What’s the future of the electric/hybrid vehicle tax credit? Should we keep it and continue it? Implement a new one? Or do away with it altogether? In Congress, the answer to that depends on whom you ask.

Last week, Senator Dean Heller (R-NV) proposed legislation that would lift the current cap of 200,000 on electric vehicles eligible for the $7,500 tax credit. Reuters obtained a copy of the text of the previously unreported bill, which has not been posted on the Senate web site. The cap is in place under current law, and dictates that once a vehicle manufacturer hits 200,000 EVs sold, the credit begins to phase out. (Tesla reached the 200,000 mark in July, and GM says it expects to reach the threshold by the end of the year.) The bill introduced by Heller would lift the individual manufacturer cap, but it would eliminate the credit for the entire industry by 2020.

Senator Heller isn’t the only one with the EV tax credit on his mind. Senator John Barrasso (R-WY), who chairs the Senate Environment and Public Works Committee, has proposed legislation that would end the EV tax credit entirely and impose a new tax on EVs to fund highway repairs. His bill, S.3559, has received very little backing from colleagues.

Others in Congress have different ideas for the future of EVs. Last month, seven Democratic senators introduced a bill (H.R. 6274) that would eliminate the EV cap and extend the tax credit for 10 years. It would also allow buyers to use the tax credit as a “point of sale rebate.”

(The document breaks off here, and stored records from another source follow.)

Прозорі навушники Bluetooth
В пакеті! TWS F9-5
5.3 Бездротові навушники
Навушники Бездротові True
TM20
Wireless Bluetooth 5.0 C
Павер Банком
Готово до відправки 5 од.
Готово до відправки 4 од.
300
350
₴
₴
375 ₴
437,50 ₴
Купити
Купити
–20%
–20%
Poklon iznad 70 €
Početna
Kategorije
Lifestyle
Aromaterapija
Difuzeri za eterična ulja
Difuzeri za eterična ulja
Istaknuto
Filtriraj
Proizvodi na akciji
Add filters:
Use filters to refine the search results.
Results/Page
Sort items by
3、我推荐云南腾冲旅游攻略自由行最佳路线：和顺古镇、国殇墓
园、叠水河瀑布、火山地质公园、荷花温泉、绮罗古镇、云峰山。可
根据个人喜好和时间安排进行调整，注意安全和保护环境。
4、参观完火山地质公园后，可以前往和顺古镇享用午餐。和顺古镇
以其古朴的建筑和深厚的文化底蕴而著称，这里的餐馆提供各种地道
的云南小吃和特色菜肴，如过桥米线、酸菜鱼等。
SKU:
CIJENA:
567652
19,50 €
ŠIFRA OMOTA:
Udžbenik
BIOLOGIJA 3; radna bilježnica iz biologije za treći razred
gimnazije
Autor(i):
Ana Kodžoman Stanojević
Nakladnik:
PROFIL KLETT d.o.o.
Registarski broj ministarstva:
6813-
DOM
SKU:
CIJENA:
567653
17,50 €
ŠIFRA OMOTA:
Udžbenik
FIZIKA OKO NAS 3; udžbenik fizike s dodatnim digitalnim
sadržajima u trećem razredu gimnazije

Vehicle manufacturers are mixed in their opinions of what should be done with the EV tax credit. Both GM and Tesla have lobbied Congress to continue the credit, according to federal disclosure reports and interviews with lawmakers. While Tesla declined to comment on the current proposed legislation, GM issued a statement that it’s important “to provide a federal tax credit for consumers to help make electric vehicles more affordable for all customers.” GM Chief Executive Mary Barra has voiced support for lifting the cap.